La feature est en preview. Elle va évoluer vite. Ceux qui commencent à comprendre comment l'intégrer correctement maintenant auront six mois d'avance sur ceux qui attendront qu'elle soit "stable".
TL;DR
Claude peut désormais prendre le contrôle de votre Mac pendant que vous êtes absent, marquant le passage de l'assistant conversationnel à l'agent opérateur de poste de travail — une bascule structurelle pour les décideurs IT.
- Disponible en research preview pour les abonnés Pro et Max sur macOS, la fonctionnalité s'appuie sur une architecture en couches (connecteurs → navigateur → contrôle d'écran) couplée à Dispatch, qui permet de déléguer des tâches depuis l'iPhone
- Claude capture des screenshots permanents du bureau pour naviguer, ce qui soulève des questions concrètes de conformité RGPD et de gouvernance des données en environnement professionnel
- Dans un marché où OpenAI, Perplexity et OpenClaw se disputent la définition de l'agent de travail, Anthropic entre dans la compétition frontale sur le terrain enterprise avec un positionnement "permission-first" qui restera à prouver dans la durée
Questions fréquentes
La fonctionnalité est-elle utilisable en environnement d'entreprise dès maintenant ?
Techniquement oui, mais avec précaution.
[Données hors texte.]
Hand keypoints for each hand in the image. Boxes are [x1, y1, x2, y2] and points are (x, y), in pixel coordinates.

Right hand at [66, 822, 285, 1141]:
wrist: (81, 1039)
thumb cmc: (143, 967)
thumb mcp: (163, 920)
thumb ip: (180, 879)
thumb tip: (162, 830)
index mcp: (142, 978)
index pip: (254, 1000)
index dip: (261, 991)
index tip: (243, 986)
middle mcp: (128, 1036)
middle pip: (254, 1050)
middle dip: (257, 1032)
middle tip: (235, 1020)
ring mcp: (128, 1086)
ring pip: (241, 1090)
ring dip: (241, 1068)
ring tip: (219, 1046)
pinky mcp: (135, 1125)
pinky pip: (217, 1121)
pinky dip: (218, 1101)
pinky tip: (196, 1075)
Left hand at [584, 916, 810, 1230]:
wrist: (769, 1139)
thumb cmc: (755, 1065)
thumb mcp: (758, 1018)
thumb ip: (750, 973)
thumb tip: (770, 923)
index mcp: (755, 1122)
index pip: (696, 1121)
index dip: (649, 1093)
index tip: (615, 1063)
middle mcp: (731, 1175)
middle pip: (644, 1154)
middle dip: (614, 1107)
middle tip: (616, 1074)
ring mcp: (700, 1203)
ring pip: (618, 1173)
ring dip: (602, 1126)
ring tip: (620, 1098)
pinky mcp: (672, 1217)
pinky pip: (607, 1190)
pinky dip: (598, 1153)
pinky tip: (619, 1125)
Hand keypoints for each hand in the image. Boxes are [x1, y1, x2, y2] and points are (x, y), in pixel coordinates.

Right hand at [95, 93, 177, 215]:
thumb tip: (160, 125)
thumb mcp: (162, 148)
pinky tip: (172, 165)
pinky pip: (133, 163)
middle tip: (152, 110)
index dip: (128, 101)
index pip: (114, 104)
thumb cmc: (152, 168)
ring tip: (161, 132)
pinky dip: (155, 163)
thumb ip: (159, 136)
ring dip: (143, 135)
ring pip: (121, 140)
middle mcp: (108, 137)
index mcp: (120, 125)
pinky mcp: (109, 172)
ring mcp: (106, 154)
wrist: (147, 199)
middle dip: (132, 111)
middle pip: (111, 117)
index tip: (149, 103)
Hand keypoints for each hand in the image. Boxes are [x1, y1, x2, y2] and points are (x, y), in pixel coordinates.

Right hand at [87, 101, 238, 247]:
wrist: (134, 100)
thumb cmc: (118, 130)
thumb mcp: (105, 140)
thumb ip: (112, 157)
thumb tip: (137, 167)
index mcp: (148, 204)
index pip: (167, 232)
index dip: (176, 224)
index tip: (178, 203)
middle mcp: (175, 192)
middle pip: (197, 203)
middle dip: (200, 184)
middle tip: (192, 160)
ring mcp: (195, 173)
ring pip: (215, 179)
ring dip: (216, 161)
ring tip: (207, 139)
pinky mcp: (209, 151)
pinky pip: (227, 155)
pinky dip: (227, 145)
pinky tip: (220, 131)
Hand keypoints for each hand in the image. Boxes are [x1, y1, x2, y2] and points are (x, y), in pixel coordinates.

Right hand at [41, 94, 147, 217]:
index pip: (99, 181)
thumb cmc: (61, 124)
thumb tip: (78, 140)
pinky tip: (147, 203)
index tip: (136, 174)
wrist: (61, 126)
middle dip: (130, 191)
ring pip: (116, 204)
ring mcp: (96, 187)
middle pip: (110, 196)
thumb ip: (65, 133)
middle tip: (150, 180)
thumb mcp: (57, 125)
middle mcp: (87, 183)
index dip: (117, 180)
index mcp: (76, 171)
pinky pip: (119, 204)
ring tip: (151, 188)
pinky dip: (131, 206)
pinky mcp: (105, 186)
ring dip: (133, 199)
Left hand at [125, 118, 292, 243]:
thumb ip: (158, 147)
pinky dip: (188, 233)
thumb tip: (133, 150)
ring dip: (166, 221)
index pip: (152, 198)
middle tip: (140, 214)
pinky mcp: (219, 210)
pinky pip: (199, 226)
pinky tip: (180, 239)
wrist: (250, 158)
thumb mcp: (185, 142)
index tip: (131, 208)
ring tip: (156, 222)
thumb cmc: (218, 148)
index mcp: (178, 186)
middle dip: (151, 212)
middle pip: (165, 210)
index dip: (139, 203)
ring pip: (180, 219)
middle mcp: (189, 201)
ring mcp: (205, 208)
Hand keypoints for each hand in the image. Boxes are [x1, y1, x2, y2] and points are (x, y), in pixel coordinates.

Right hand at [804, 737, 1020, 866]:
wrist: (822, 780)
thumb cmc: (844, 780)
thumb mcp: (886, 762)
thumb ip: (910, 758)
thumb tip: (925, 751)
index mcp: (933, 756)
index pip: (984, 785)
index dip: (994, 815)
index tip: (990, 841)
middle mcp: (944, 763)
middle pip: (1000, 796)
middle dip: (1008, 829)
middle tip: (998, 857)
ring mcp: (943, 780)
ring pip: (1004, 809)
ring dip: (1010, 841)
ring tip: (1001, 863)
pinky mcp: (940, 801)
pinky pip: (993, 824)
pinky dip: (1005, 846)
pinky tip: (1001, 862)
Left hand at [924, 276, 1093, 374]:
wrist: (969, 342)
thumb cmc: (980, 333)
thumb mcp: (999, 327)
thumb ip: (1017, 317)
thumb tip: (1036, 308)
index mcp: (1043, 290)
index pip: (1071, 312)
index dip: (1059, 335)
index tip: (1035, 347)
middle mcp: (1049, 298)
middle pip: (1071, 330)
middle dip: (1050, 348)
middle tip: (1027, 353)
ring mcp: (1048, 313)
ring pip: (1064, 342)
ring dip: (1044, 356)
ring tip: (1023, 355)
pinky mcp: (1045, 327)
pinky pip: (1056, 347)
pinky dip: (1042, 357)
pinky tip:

Anthropic elle-même recommande de ne pas l'utiliser avec des données sensibles en phase de research preview. Les équipes IT devront évaluer la conformité RGPD (les captures d'écran transitent par les serveurs Anthropic), revoir les DPA existants, et tester sur des workflows non critiques avant tout déploiement plus large.
Quelle différence concrète avec OpenClaw ou Perplexity Computer ?
OpenClaw est local et open source : vous contrôlez tout, y compris les données, mais la configuration est technique et les risques de sécurité sont gérés par l'utilisateur. Perplexity Computer tourne dans un sandbox cloud multi-modèles à 200€/mois. Claude Cowork propose une approche intermédiaire cloud avec un modèle de permission par application, à partir de 17€/mois, mais exclusivement sur macOS pour l'instant.
Quel est le risque réel d'injection de prompt dans ce contexte ?
C'est la menace principale : un document malveillant ou une page web piégée peut tenter de détourner Claude pendant qu'il navigue sur votre poste. Anthropic a implémenté des détections, mais reconnaît explicitement que les garde-fous "ne sont pas absolus". Pour les environnements sensibles (données clients, informations financières, secrets industriels), ce risque résiduel justifie d'attendre une version plus mature avant déploiement.